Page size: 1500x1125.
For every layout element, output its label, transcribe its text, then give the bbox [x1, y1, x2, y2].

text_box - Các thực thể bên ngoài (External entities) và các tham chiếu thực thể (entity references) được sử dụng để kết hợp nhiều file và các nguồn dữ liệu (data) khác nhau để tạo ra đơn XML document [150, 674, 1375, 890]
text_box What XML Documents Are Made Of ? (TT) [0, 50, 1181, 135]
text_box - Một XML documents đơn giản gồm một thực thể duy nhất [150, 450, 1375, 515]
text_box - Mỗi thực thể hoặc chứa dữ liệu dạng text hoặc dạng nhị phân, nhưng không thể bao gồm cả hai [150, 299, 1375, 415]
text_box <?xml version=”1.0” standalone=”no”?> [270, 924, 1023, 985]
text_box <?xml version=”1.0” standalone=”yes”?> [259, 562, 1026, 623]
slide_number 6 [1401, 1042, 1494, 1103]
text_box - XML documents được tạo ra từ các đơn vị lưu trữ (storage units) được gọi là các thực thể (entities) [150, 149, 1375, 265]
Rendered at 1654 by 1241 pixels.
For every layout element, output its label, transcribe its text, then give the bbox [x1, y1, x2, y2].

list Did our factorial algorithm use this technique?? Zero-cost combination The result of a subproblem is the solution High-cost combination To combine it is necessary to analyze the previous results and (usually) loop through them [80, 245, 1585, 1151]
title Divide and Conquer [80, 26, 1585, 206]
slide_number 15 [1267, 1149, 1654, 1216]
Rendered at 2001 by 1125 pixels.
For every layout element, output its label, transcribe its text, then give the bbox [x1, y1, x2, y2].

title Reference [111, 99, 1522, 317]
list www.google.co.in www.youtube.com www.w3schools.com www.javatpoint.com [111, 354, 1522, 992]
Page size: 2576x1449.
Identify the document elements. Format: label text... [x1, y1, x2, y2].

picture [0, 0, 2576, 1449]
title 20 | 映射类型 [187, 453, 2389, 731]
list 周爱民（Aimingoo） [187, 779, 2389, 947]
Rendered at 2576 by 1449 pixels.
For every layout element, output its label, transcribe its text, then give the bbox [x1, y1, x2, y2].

==================================================

# Problem requirements
Word for word, transcribe the data shown above.

# Response area
Page size: 1500x1125.
For every layout element, output its label, transcribe its text, then give the bbox [x1, y1, x2, y2].

text_box - Các thực thể bên ngoài (External entities) và các tham chiếu thực thể (entity references) được sử dụng để kết hợp nhiều file và các nguồn dữ liệu (data) khác nhau để tạo ra đơn XML document [150, 674, 1375, 890]
text_box What XML Documents Are Made Of ? (TT) [0, 50, 1181, 135]
text_box - Một XML documents đơn giản gồm một thực thể duy nhất [150, 450, 1375, 515]
text_box - Mỗi thực thể hoặc chứa dữ liệu dạng text hoặc dạng nhị phân, nhưng không thể bao gồm cả hai [150, 299, 1375, 415]
text_box <?xml version=”1.0” standalone=”no”?> [270, 924, 1023, 985]
text_box <?xml version=”1.0” standalone=”yes”?> [259, 562, 1026, 623]
slide_number 6 [1401, 1042, 1494, 1103]
text_box - XML documents được tạo ra từ các đơn vị lưu trữ (storage units) được gọi là các thực thể (entities) [150, 149, 1375, 265]
Rendered at 1654 by 1241 pixels.
For every layout element, output its label, transcribe its text, then give the bbox [x1, y1, x2, y2].

list Did our factorial algorithm use this technique?? Zero-cost combination The result of a subproblem is the solution High-cost combination To combine it is necessary to analyze the previous results and (usually) loop through them [80, 245, 1585, 1151]
title Divide and Conquer [80, 26, 1585, 206]
slide_number 15 [1267, 1149, 1654, 1216]
Rendered at 2001 by 1125 pixels.
For every layout element, output its label, transcribe its text, then give the bbox [x1, y1, x2, y2].

title Reference [111, 99, 1522, 317]
list www.google.co.in www.youtube.com www.w3schools.com www.javatpoint.com [111, 354, 1522, 992]
Page size: 2576x1449.
Identify the document elements. Format: label text... [x1, y1, x2, y2].

picture [0, 0, 2576, 1449]
title 20 | 映射类型 [187, 453, 2389, 731]
list 周爱民（Aimingoo） [187, 779, 2389, 947]
Rendered at 2576 by 1449 pixels.
For every layout element, output its label, transcribe its text, then give the bbox [x1, y1, x2, y2].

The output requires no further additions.